In the figure, more similar diseases appear closer together on each dimension. Also overlaid on the plot are patient age category and the number of long-term conditions (LTCs). As can be seen, age and number of LTCs are strongly represented on the first dimension. Conditions common in younger people tend to separate from those more common in older people along dimension 1. Chronic liver conditions separate strongly on dimension 2.
Of co-occurrence methods, we found MCA retaining 30 dimensions to perform best according to our evaluation criteria explained below.

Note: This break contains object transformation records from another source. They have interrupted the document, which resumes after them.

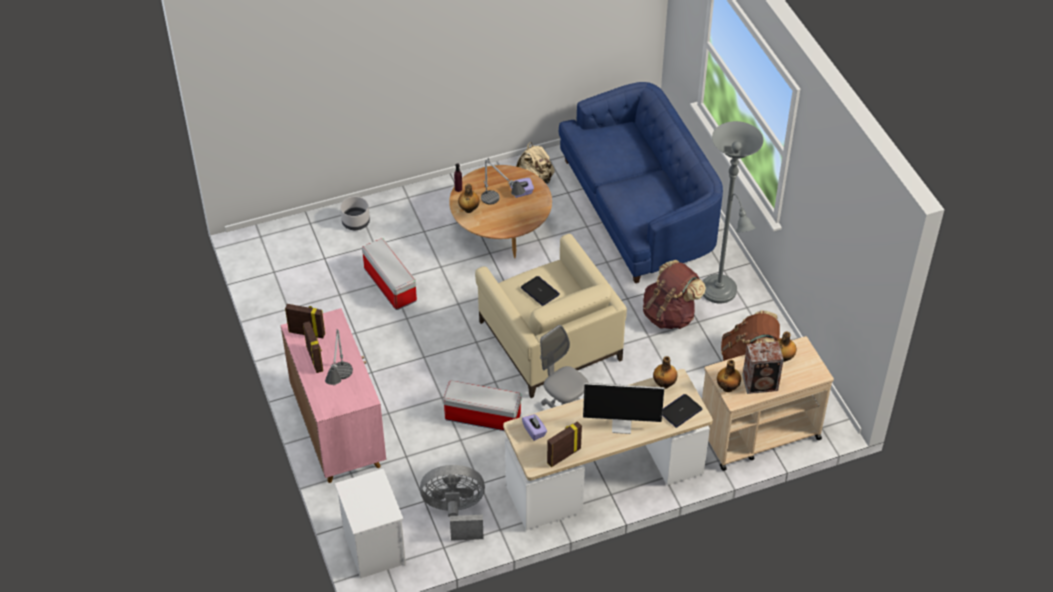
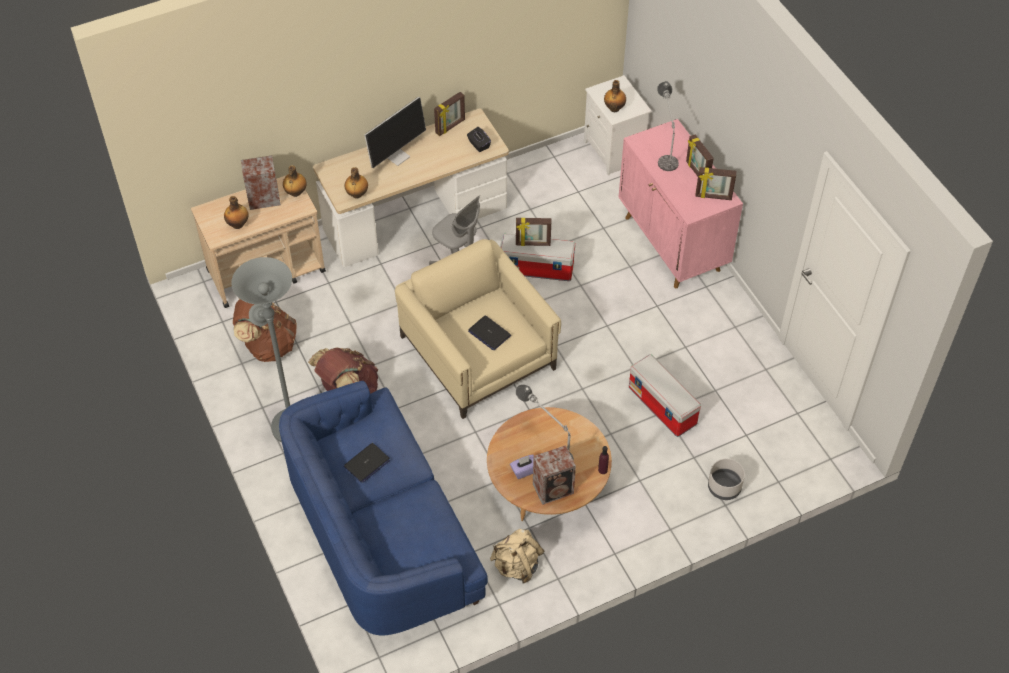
camera: 175 degrees right, 5 degrees up
(455, 513) = (548, 183): grey fan -> none
(468, 209) = (585, 441): bottle -> bottle (614, 108)
(486, 397) = (533, 244): none -> picture frame
(499, 179) = (554, 489): none -> speaker
(534, 431) = (478, 145): purple tissue box -> black tissue box
(622, 424) = (397, 156): monitor -> monitor turned 135 degrees clockwise
(680, 411) = (342, 171): laptop -> laptop (367, 463)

For sequence-based methods, we compared three popular word embedding algorithms (GloVe, and the two word2vec algorithms of skipgram and continuous-bag-of-words). Here, we also tested different inputs of disease codes, using a code either once (at diagnosis, and not repeated) or allowing multiple codes to appear in the sequence. We found skip-gram using multiple codes (SGM) to perform best. Further information on the evaluation criteria is given below. CSV files of the MCA and SGM embeddings are available to download here:
Download: MCA embeddings
Download: SGM embeddings
We adopted a graph-based clustering algorithm, Markov Multiscale Community Detection (MMCD), with a Python implementation available on GitHub. This method allows the identification of optimal clusters simultaneously at different resolutions, and we compare the resulting clusters at a fine, medium and coarse resolution. Our analysis pipeline is available in a Jupyter notebook below, which runs in Python version 3.8.10 and uses the MCA or SG-M embeddings.
Download jupyter notebook: MMCD pipeline
Finally, we created word cloud representations of the disease assignments to clusters, separately for the best co-occurrence method (MCA) and best sequence-based method (SGM). Here, the size of the text reflects the relative prevalence of the disease within the cluster.

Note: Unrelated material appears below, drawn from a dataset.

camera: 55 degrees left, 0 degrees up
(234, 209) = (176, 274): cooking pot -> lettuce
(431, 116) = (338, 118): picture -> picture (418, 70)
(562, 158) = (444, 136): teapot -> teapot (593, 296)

Used with permission from Beaney et al (2024)
Used with permission from Beaney et al (2024)
CSV files of the assignment of diseases to each cluster can be downloaded below:
Download: MCA clusters
Download: SGM clusters
To evaluate the interpretability of disease clusters, we developed a set of 253 established disease association pairs, relevant to our 212 LTCs. The aim here is to provide a list of pairs of disease for which there is strong clinical evidence of an association, but is not an attempt to provide a comprehensive list of all possible associations. To create this list, we considered all 212 diseases, and used sources including the BMJ Best Practice guidelines, to create a set of known disease associations for each disease, incorporating both known risk factors and known complications for a given disease. The set of disease pairs were reviewed by three clinicians and any disagreements were discussed. A total of 144 conditions were included with at least one association to another disease (68% of the total).
Link to download the disease pairs: DISEASE_ASSOCIATION_PAIRS.csv
Note that each pair appears twice, and you may wish to de-duplicate each pair of associations depending on the purpose of your research.